BORDEAUX (Reuters Life!) - Bitter tears are falling in some glasses of ruby red Saint-Emilion wines after a Bordeaux court confirmed an earlier ruling throwing out the latest classification of one of France’s best known wine areas.
This means that some bottles of the 2006 and 2007 harvest need to change their labels, while the 2008 and 2009 vintages are in limbo.
But it’s not just a tempest in a French tea cup. The dispute over classification has already hit exports.

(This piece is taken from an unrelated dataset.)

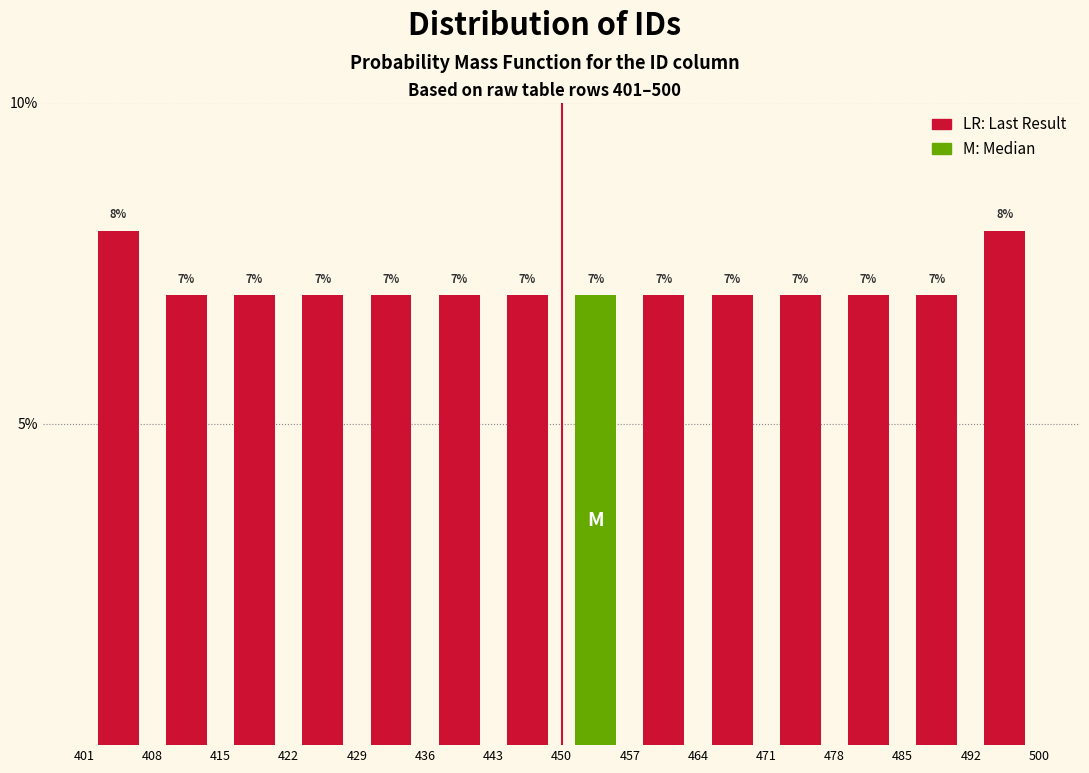

How tall is the bar that spans 429 to 436 on the x-axis?

7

In August the United States barred some Saint-Emilion wines fearing the labels did not accurately describe the contents, with some 2006 and 2007 bottles carrying the wrong information.

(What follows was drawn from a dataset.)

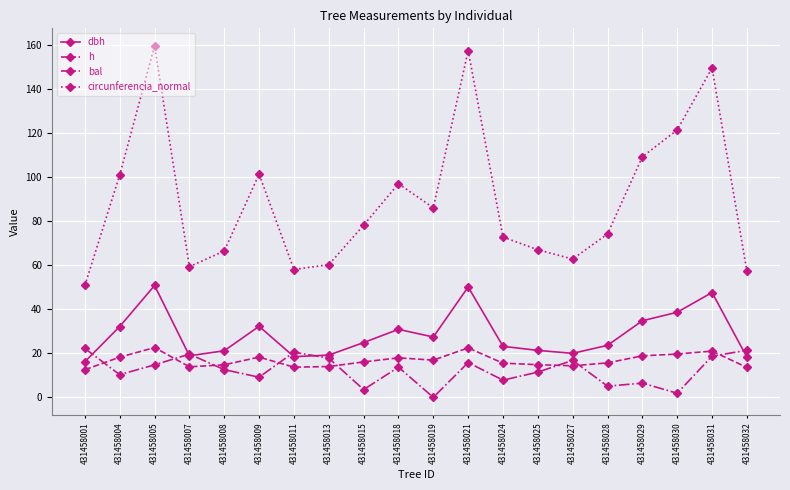

Rank the series at 431458009 from lowest to highest value.

bal, h, dbh, circunferencia_normal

The Bordeaux court on Monday upheld a lower court decision not to approve the Saint-Emilion classification for the 2006-2016 period because not all wines were produced in the same fashion.
“It is getting urgent to put a system in place to quickly establish a new classification,” said Philippe Thévenin, lawyer for some of the winemakers in the case.
“Only a new tasting on equal terms is now possible,’ he added. The Agriculture Ministry or the INAO wine classification body still have the option to go to the state council for a further ruling.
Earlier the French senate had proposed to keep the old classification in force until a new one was organized.
The mention of the ‘Grand Cru Classe’ classification is an important boost for wine sales, especially on export markets. The ‘bonus’ is 30 percent in the price of the bottle and a doubling of the price of the grapes at the vine.
Saint-Emilion is a Medieval village east of Bordeaux.
Created in 1955, the Saint-Emilion classification is the only one of its kind that is renewable every 10 years. Neighboring Bordeaux has remained almost completely fixed since its start in 1855 as a promotional list by Bordeaux wine traders for the Universal Exhibition in Paris.
At the heart of the dispute is a complaint by nine wine growers who did not get the rating they wanted.
They claimed that the committee which had drawn up the new classification — which has happened every 10 years since its creation in 1954 — was biased.
Traditionally, the wines of Saint-Emilion are a blend of different grape varieties, the main ones being Merlot, Cabernet Franc and Cabernet Sauvignon. There are 800 winegrowers who produce some 450,000 hectoliters of wine, of which 159,000 hectoliters are classified wines.
The vineyards, combined with neighbors Pomerol and Fronsac, make up one 10th of the Bordeaux region wine growing area.
The 2006 classification had 15 Premier Grand Crus Classees and 46 Grand Crus Classees out of 91 candidates.
Between the disputed 2006 classification and the expired 1996 classification there is no change in the top Premiers Grand Crus Classes A sector — those are still the family-owned Chateau Ausone and Chateau Cheval Blanc, which is owned by LVMH luxury goods group chairman Bernard Arnault and Belgian businessman Albert Frere.
The new 2006 ranking has 13 Premier Grand Clus Classees in the B segment, against 11 in 1996. Chateau Troplong-Mondot and Chateau Pavie-Macquin having been added to such names as Angelus, Belair, Canon and Figeac.
Among the “losers” of the Grand Crus were Chateau Bellevue, Cadet Bon, Faurie de Souchard, Guadet Saint-Julien, La Tour du Pin Figeac, Petit Faurie de Soutard, Tetre Daugay, Villemaurine and Yon Figeac.
And wines like Belfont-Belcier did not get the rating they wanted. “I feel like the sucker on service,” owner Dominique Hebrard told Reuters.